Publicado en El País de Madrid
Por: Juan Cruz
La posguerra española, miseria, caciquismo, prisión, paro y hambre, empujó a la emigración; en Canarias, a la emigración venezolana. Los hombres buscaban la carta de llamada y se iban de madrugada, en patera o en barco, clandestinamente, o con esos papeles que se guardaban como el oro en las gavetas de las cómodas vacías. Delante, al final del viaje, había la quimera. A unos les fue bien, no volvieron; a otros les fue mal, los vi volver, como si los precediera un fracaso inesperado. Se quedaban las mujeres, los hijos. Aquellas mujeres, como de luto, venían a casa, me dictaban sus cartas para explicarles a los hombres qué pasaba aquí, qué había en su ausencia.
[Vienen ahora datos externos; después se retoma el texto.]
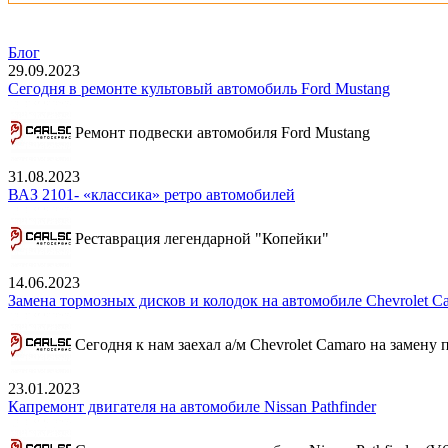
Блог
29.09.2023
Сегодня в ремонте культовый автомобиль Ford Mustang
Ремонт подвески автомобиля Ford Mustang
31.08.2023
ВАЗ 2101- «классика» ретро автомобилей
Реставрация легендарной "Копейки"
14.06.2023
Замена тормозных дисков и колодок на автомобиле Chevrolet C
Сегодня к нам заехал а/м Chevrolet Camaro на замену
23.01.2023
Капремонт двигателя на автомобиле Nissan Pathfinder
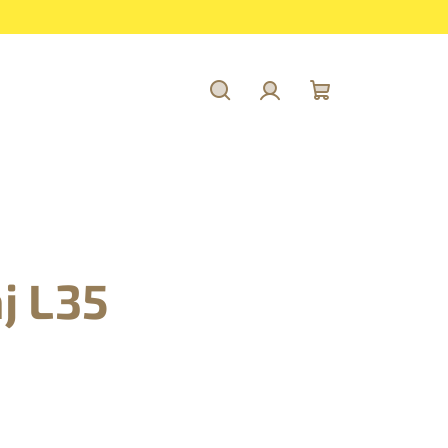
Hľadať
Prihlásenie
Nákupný
košík
j L35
Ellas dictaban palabra a palabra, como un testamento; explicaban la tragedia de vivir. Todas las cartas empezaban con la misma fórmula: “Querido marido, me alegro de que al recibo de esta mi carta te encuentres bien de salud. Nosotros por aquí bien, gracias a Dios”. Los párrafos que seguían eran la crónica de la miseria. Las carencias, las enfermedades, las muertes. Aquel adolescente tomaba nota de ese estremecimiento doméstico; luego les leía el contenido, ellas quedaban conforme y debajo de mis letras hacían un garabato que garantizaba la autoría. Eso que se decía allí lo había escrito la mujer, pero con otras manos.
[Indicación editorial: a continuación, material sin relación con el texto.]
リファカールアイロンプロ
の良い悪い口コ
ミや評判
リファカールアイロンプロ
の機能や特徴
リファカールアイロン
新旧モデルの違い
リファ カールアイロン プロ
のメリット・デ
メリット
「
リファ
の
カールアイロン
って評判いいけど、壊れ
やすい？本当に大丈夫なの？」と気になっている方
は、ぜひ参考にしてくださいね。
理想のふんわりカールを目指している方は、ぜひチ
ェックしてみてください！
Era la España oscura marcada a fuego por la guerra que se vivió lejos, pero cuya metralla moral llegó a la isla, a los barrios de la isla, con la impronta salvaje que a unos los llevó a emigrar y a otras a contar desde aquí la memoria diaria de la escasez. Un día llegó a casa uno de aquellos emigrantes. Era mi tío Tomás, manejaba un camión de Leche Carabobo, en Colinas de Bello Monte, una de las direcciones que yo ponía en los sobres aéreos de aquellas cartas tristes. Miró adentro de la cocina, petróleo, oscuridad; al día siguiente hizo que llegara una cocina de gas, era una novedad tal en el barrio que había que aprender para darle fuego. A las otras casas empezó a serles Venezuela igual de propicia, y se alivió aquel tiempo de estupor y de estraperlo. En una casa de El Hierro vi, algunos años después, una casa alta y estrecha construida por emigrados; decía en el frontis, escrito para siempre: “Gracias, Venezuela”. Una mañana vino el cartero con el primer libro que hubo en casa, desde Caracas, con la dirección de Colegial Bolivariana, Puente Yanes a Tracabordo. Gustavito tenía un centavito. El dinero venía por otras vías; fue Venezuela la que aligeró la sensación apabullante y triste que producía la miseria de los barrios desde donde se escribían aquellas cartas. “Por aquí todos bien, gracias a Dios”.
Ahora las cartas son al revés. Venezuela es, entre otros, un dolor que padece España, y en este caso es imposible no sentir aquella tragedia como se vivió aquí la que se contaba en aquellas cartas. Enfermedad, medicina, miseria, muerte. La voz de mando político que aquí ordena que no se hable de Venezuela siempre me lleva a escuchar la voz de aquellas mujeres contando la tragedia más oscura de nuestro tiempo.
“Por aquí todos bien, gracias a Dios”. No, así no acababan las cartas. Y desde Venezuela tampoco pueden acabar ahora las cartas así. Aunque quieren silenciar Venezuela, como si no fuera nuestra, nadie nos podrá quitar el dolor de Venezuela, ni la solidaridad que desata su miseria ahora entre los que somos de allí al menos por carta.